ARK Integration with Snowflake
Narratives, human feedback, and intermediate data are all written to Snowflake and become queryable through ARK [4], Formation’s conversational interface to internal knowledge. A BD team member can ask, "What are the genetic insights for Asset X?" and receive a synthesized answer drawing on relevant prior analyses.
By storing this data in Snowflake, we make it available for downstream exploration beyond the final report. A user might filter phenotypes by therapeutic area and ask follow-up questions using ARK, or pull genetic insights from a target analyzed months ago for a new evaluation. The pipeline runs once, but the data remains available for whatever questions come up next.
What’s Next: Toward Fully Self-Improving Pipelines
Our pipeline delivers two kinds of value: speed and improved decision-making.
Speed is the most visible gain. What once took hours to days now happens in minutes of compute time plus roughly ten minutes of human review. With this pipeline in place, the BD team triggers runs directly from our internal systems.
The deeper gain is consistency, which improves decision-making. Every asset, no matter how complex, passes through identical filtering logic, narrative structure, and quality checks. Multi-target assets like bispecific and trispecific antibodies are processed automatically, with separate profiles generated for each target. This improves our odds of selecting the drugs with the highest probability of clinical success. Manual analysis inevitably varied across scientists, with different thresholds, phenotype groupings, and interpretive frameworks. The pipeline eliminates that variability. When a requestor sees a safety signal flagged, they know exactly what statistical criteria produced it.

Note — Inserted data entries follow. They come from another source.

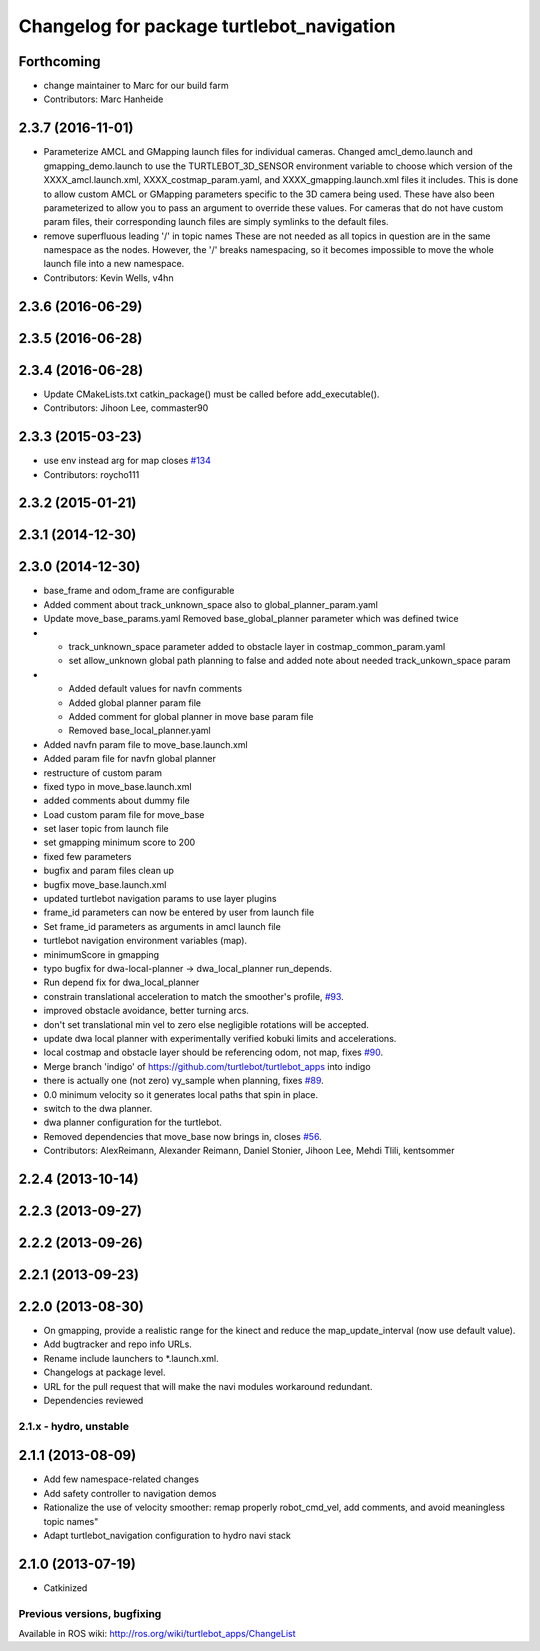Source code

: ^^^^^^^^^^^^^^^^^^^^^^^^^^^^^^^^^^^^^^^^^^
Changelog for package turtlebot_navigation
^^^^^^^^^^^^^^^^^^^^^^^^^^^^^^^^^^^^^^^^^^

Forthcoming
-----------
* change maintainer to Marc for our build farm
* Contributors: Marc Hanheide

2.3.7 (2016-11-01)
------------------
* Parameterize AMCL and GMapping launch files for individual cameras.
  Changed amcl_demo.launch and gmapping_demo.launch to use the
  TURTLEBOT_3D_SENSOR environment variable to choose which version of
  the XXXX_amcl.launch.xml, XXXX_costmap_param.yaml, and
  XXXX_gmapping.launch.xml files it includes.
  This is done to allow custom AMCL or GMapping parameters specific to
  the 3D camera being used. These have also been parameterized to allow
  you to pass an argument to override these values.
  For cameras that do not have custom param files, their corresponding
  launch files are simply symlinks to the default files.
* remove superfluous leading '/' in topic names
  These are not needed as all topics in question are in the
  same namespace as the nodes. However, the '/' breaks namespacing,
  so it becomes impossible to move the whole launch file into
  a new namespace.
* Contributors: Kevin Wells, v4hn

2.3.6 (2016-06-29)
------------------

2.3.5 (2016-06-28)
------------------

2.3.4 (2016-06-28)
------------------
* Update CMakeLists.txt
  catkin_package() must be called before add_executable().
* Contributors: Jihoon Lee, commaster90

2.3.3 (2015-03-23)
------------------
* use env instead arg for map closes `#134 <https://github.com/turtlebot/turtlebot_apps/issues/134>`_
* Contributors: roycho111

2.3.2 (2015-01-21)
------------------

2.3.1 (2014-12-30)
------------------

2.3.0 (2014-12-30)
------------------
* base_frame and odom_frame are configurable
* Added comment about track_unknown_space also to global_planner_param.yaml
* Update move_base_params.yaml
  Removed base_global_planner parameter which was defined twice
* - track_unknown_space parameter added to obstacle layer in costmap_common_param.yaml
  - set allow_unknown global path planning to false and added note about needed track_unkown_space param
* - Added default values for navfn comments
  - Added global planner param file
  - Added comment for global planner in move base param file
  - Removed base_local_planner.yaml
* Added navfn param file to move_base.launch.xml
* Added param file for navfn global planner
* restructure of custom param
* fixed typo in move_base.launch.xml
* added comments about dummy file
* Load custom param file for move_base
* set laser topic from launch file
* set gmapping  minimum score to 200
* fixed few parameters
* bugfix and param files clean up
* bugfix move_base.launch.xml
* updated turtlebot navigation params to use layer plugins
* frame_id parameters can now be entered by user from launch file
* Set frame_id parameters as arguments in amcl launch file
* turtlebot navigation environment variables (map).
* minimumScore in gmapping
* typo bugfix for dwa-local-planner -> dwa_local_planner run_depends.
* Run depend fix for dwa_local_planner
* constrain translational acceleration to match the smoother's profile, `#93 <https://github.com/turtlebot/turtlebot_apps/issues/93>`_.
* improved obstacle avoidance, better turning arcs.
* don't set translational min vel to zero else negligible rotations will be accepted.
* update dwa local planner with experimentally verified kobuki limits and accelerations.
* local costmap and obstacle layer should be referencing odom, not map, fixes `#90 <https://github.com/turtlebot/turtlebot_apps/issues/90>`_.
* Merge branch 'indigo' of https://github.com/turtlebot/turtlebot_apps into indigo
* there is actually one (not zero) vy_sample when planning, fixes `#89 <https://github.com/turtlebot/turtlebot_apps/issues/89>`_.
* 0.0 minimum velocity so it generates local paths that spin in place.
* switch to the dwa planner.
* dwa planner configuration for the turtlebot.
* Removed dependencies that move_base now brings in, closes `#56 <https://github.com/turtlebot/turtlebot_apps/issues/56>`_.
* Contributors: AlexReimann, Alexander Reimann, Daniel Stonier, Jihoon Lee, Mehdi Tlili, kentsommer

2.2.4 (2013-10-14)
------------------

2.2.3 (2013-09-27)
------------------

2.2.2 (2013-09-26)
------------------

2.2.1 (2013-09-23)
------------------

2.2.0 (2013-08-30)
------------------
* On gmapping, provide a realistic range for the kinect and reduce the map_update_interval (now use default value).
* Add bugtracker and repo info URLs.
* Rename include launchers to *.launch.xml.
* Changelogs at package level.
* URL for the pull request that will make the navi modules workaround redundant.
* Dependencies reviewed

2.1.x - hydro, unstable
=======================

2.1.1 (2013-08-09)
------------------
* Add few namespace-related changes
* Add safety controller to navigation demos
* Rationalize the use of velocity smoother: remap properly robot_cmd_vel, add comments, and avoid meaningless topic names"
* Adapt turtlebot_navigation configuration to hydro navi stack

2.1.0 (2013-07-19)
------------------
* Catkinized


Previous versions, bugfixing
============================

Available in ROS wiki: http://ros.org/wiki/turtlebot_apps/ChangeList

For now, we've built something that works fast enough to keep pace with our asset deal flow, is accurate enough to trust, and is transparent enough to audit. The current pipeline is a foundation, not the final form.
Our long-term vision extends beyond operational efficiency to deeper genetic insight. Our current implementation considers only binary outcomes, such as whether someone was diagnosed with a disease. The biobanks we query also capture continuous measurements, including protein and metabolite levels. Incorporating these features could clarify how variants affect protein function and provide mechanistic insight into how a genetic association translates to disease progression.
We currently rely on each biobank's existing variant consequence annotations to determine which variants are loss-of-function versus functionally neutral. Emerging genetics foundation models may let us interpret variant consequences more precisely.
On the operational side, as human feedback accumulates, we can fine-tune the underlying models. This moves us toward a pipeline where human review becomes unnecessary in most cases, because the models will have learned to replicate expert judgment.
The goal we started with remains: to improve the probability that drugs succeed in the clinic, bringing better medicines to patients faster and more efficiently. In human genetics data, we have one of the clearest predictive signals available, and we’re building the infrastructure to use it at scale.